Anyway. After we get off Earth and into space where the "Annihilation Wave" is running rampant through the galaxy, taking out Kree and Skrull worlds and anything else in its way, things get interesting.  And, from her on out, it's basically the story of this giant war that rages across the cosmos, bringing with it the destruction of the Nova Corps (except for our local Nova Corps warrior, Wendell Vaughn), the death and rebirth of the super-skrull, the betrayal of and hunting down of Ronan the Accuser by his fellow Kree.

We meet a huge collection of characters throughout these three books, and one of the things that was nice about these books was that the editor chose to include short bios of the main characters in the story, like the Who's Who or Official Handbook of the Marvel Universe entries I read, as a kid.  It helped a lot.

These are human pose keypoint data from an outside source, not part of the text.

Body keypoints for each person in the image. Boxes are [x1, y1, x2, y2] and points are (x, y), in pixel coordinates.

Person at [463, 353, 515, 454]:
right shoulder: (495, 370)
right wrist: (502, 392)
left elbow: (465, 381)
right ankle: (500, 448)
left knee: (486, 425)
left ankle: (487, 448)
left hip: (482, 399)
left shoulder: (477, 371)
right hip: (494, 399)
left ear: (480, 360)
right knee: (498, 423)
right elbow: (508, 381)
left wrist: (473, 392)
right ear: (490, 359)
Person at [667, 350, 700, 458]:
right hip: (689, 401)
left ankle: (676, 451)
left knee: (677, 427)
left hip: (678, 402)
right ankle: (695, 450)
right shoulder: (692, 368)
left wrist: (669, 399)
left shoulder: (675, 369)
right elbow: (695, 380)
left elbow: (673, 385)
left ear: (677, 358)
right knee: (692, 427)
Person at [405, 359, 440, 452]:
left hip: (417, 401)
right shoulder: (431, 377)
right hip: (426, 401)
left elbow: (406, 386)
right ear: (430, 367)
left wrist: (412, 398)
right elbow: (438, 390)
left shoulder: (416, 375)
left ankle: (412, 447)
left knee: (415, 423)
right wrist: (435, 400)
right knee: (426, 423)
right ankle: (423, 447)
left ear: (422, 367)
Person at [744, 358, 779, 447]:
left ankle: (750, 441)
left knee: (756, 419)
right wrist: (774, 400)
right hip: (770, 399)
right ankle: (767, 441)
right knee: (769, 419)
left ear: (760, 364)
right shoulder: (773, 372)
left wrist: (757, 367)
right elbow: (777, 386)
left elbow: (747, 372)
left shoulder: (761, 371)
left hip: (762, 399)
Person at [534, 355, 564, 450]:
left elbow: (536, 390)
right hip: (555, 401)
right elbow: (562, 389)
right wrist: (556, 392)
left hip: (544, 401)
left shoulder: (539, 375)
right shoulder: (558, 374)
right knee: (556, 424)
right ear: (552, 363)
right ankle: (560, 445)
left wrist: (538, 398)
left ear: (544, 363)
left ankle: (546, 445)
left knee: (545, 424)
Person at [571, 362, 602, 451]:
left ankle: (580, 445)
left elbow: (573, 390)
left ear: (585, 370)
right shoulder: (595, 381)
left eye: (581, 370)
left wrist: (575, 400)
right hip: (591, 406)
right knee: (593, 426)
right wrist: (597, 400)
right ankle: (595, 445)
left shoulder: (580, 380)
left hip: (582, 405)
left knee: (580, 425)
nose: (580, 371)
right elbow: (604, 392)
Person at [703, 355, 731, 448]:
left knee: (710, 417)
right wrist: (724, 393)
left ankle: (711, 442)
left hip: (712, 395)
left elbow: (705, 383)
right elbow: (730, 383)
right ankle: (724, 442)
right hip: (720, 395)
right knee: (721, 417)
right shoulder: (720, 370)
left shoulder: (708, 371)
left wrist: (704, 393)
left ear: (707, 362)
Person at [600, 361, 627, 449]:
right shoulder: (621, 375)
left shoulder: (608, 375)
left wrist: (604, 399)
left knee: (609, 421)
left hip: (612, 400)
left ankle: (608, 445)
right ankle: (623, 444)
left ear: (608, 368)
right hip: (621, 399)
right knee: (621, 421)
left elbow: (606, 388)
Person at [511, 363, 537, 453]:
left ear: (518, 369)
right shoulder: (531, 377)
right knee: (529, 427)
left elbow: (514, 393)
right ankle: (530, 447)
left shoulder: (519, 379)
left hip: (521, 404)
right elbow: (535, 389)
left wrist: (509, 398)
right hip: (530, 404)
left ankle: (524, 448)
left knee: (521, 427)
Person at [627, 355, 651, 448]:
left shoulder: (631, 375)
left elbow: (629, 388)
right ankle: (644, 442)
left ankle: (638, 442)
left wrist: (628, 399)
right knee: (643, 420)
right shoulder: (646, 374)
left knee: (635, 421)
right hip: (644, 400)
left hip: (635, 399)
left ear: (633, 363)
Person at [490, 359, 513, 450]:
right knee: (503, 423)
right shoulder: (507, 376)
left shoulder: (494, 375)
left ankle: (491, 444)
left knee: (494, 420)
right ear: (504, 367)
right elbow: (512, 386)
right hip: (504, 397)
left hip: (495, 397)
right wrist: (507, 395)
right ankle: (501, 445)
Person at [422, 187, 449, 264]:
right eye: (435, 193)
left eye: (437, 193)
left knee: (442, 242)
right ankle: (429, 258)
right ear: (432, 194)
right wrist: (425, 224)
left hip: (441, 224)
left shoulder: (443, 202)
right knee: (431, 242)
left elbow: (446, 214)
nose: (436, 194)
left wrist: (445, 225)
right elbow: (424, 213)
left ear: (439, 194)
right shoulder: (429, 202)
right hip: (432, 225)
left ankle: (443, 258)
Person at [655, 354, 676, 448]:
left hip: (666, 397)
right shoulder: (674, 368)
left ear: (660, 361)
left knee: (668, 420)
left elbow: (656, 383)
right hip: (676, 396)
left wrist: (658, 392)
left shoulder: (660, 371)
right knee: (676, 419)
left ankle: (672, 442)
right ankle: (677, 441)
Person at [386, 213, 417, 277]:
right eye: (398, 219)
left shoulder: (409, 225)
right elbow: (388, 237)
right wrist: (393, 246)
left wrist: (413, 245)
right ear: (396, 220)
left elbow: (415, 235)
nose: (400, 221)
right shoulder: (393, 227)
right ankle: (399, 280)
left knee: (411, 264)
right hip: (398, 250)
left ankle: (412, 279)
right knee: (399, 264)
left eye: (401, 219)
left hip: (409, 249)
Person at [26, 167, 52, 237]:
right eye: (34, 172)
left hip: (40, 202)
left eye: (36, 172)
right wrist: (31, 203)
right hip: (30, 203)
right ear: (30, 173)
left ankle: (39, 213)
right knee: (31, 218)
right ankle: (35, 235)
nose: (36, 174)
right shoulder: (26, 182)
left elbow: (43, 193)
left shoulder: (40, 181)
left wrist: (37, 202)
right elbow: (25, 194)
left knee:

This was a massive story that encompassed 30 issues, and the most impressive thing, for me, is how the creators managed to keep the story moving forward without it feeling as if they were just treading water.  I fully expected to be tuning out by the time I reached the midway point, but I just wanted to keep on pushing through.  I burned through the bulk of the second trade on a single Sunday morning.  It was that captivating for me.  Certainly there were a few slow spots - the aforementioned Drax mini and the Ronan mini-series, which was similarly planet-bound - but for the most part, the writers and artists kept me interested throughout the bulk of the story.

And they did some things that seem obvious, in hindsight, but which are generally out of character for comic stories.  One thing was that, in the timeline they included at the opening of chapters and scenes, they had this war take place over the course of many, many days - hundreds of days.  Typically, due to the nature of serialized comics and the limited space within a single issue, the battles - and even the "wars" - feel as if they take place over the course of only days, or even within a single day.  It seems to be the nature of the beast, but I appreciated the fact that these creators chose to add a bit of realism to this "Annihilation Wave" threat.  It helped to ground things, as well as imbuing the struggle with more tension than one might have if it seemed to be truncated, time-wise.

And secondly, they didn't have any clear cut winner at the end.  This story ended with concessions given on both sides, so that they could end the bloodshed.  It was a smart way to go because, again, it was not the expected way to go.  And, it opened up future storylines for these characters, on both sides, since we all know evil doesn't like to be kept down.

Overall, this was a great introduction to the recent "Marvel Cosmic" books, and I am looking forward to continuing with future trades.